First, there is no “culpability” or “bad faith” evidenced by Hartford’s actions. Simonia began receiving retroactive SSDI benefits in 2006.  Under Simonia’s policy, these benefits –when combined with certain forms of income–offset his award from Hartford.  At the time Hartford filed its counterclaim, it had a good faith belief that Simonia had been overpaid by $22,309.51, and that the deduction of Simonia’s remaining mental disorder benefits would result in a balance due of $8,589. Hartford was then informed that Simonia’s SSDI benefits had been retroactively reduced. Hartford thereafter stipulated to a dismissal of the counterclaim.  These actions evidence good faith. Second, Hartford undoubtedly has the ability to satisfy an award of fees. However, no single Hummell factor is necessarily decisive.  See Carpenters S. Cal. Admin. Corp. v. Russell, 726 F.2d 1410, 1416 (9th Cir. 1984).  Third, given Hartford’s good faith actions, we do not wish to deter others from acting in the same manner. Fourth, in seeking to settle the counterclaim following the Social Security Administration’s retroactive reduction in benefits, Simonia did not seek “to benefit all participants and beneficiaries of an ERISA plan or to resolve a significant legal question regarding ERISA.” Hummell, 634 F.2d at 453.  Instead, as the district court found, Simonia sought to benefit only himself.  Finally, the district court correctly noted that the counterclaim was meritorious when it was filed.
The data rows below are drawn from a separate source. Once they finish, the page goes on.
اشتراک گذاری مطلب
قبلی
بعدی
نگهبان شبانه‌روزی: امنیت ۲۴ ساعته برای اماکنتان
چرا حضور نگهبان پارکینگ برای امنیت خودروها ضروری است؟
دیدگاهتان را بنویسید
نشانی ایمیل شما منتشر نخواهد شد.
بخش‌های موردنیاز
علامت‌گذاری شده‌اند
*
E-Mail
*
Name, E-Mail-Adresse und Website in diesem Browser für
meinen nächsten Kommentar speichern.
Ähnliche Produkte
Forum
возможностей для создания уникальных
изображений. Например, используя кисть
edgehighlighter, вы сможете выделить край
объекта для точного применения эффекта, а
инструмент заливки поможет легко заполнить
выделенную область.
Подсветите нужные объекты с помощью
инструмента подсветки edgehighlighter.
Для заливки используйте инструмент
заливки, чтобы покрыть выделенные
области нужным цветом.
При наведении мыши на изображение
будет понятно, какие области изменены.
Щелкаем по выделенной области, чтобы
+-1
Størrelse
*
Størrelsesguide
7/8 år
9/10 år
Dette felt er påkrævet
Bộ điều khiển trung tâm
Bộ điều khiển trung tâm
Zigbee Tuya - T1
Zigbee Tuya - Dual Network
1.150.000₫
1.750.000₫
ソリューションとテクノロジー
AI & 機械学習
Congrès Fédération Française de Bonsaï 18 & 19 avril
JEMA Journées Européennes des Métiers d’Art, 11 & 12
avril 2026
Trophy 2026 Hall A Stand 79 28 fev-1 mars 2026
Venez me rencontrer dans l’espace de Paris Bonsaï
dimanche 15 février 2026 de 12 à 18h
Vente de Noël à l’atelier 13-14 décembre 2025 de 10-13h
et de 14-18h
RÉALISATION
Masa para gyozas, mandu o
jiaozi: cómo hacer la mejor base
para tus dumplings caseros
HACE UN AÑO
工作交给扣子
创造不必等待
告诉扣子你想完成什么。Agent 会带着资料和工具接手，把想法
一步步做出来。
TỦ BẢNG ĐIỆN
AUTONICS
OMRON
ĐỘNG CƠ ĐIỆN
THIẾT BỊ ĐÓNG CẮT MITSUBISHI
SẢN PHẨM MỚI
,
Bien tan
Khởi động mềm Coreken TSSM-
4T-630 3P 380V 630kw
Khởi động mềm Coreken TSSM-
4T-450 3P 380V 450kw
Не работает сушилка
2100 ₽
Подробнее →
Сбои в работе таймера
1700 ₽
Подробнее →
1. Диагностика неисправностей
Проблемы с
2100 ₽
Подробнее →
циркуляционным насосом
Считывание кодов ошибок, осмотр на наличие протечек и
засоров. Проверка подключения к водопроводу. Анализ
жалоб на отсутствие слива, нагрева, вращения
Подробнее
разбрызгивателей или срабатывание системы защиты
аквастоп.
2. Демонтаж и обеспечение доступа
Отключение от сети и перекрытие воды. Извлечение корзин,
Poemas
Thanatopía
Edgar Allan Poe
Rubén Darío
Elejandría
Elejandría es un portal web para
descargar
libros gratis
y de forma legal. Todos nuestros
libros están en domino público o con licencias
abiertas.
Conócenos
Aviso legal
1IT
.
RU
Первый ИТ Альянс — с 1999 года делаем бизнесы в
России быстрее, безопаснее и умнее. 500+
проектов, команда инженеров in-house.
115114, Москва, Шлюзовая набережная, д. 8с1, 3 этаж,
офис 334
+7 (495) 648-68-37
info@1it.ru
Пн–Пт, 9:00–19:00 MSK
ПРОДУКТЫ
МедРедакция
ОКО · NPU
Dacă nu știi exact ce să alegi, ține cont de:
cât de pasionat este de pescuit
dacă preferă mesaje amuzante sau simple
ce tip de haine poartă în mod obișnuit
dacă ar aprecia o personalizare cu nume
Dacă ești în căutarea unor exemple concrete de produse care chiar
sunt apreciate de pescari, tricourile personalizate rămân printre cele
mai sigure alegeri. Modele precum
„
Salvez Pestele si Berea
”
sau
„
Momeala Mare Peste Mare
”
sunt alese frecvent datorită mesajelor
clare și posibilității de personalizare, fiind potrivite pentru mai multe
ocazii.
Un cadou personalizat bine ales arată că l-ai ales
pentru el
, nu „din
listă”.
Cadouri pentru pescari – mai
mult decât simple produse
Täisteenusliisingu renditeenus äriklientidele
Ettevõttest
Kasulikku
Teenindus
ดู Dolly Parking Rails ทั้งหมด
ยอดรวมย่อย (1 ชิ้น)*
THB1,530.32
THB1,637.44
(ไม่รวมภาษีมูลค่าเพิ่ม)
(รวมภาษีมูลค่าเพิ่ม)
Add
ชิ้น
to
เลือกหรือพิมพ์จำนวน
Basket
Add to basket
When the Social Security Administration’s adjustment allegedly deprived the counterclaim of merit, Hartford settled and voluntarily dismissed.  The district court did not exceed the permissible bounds of its discretion in determining that the Hummell factors weigh against an award of attorney’s fees. Even assuming that, as Simonia argues, Hartford mistakenly calculated the amount of overpayment and the counterclaim was of questionable merit when filed, there is no evidence in the record to indicate that Hartford acted in bad faith.  On the contrary, Hartford’s subsequent voluntary dismissal is indicative of its good faith in this matter.  Simonia’s claim would therefore still fail after considering all of the factors.

This was an easy decision for the Ninth Circuit as there was not a good basis for the plaintiff to argue for attorney’s fees here.  However, it is also a rare case where ERISA claimants applied for and do not receive an award of attorney’s fees in an ERISA action.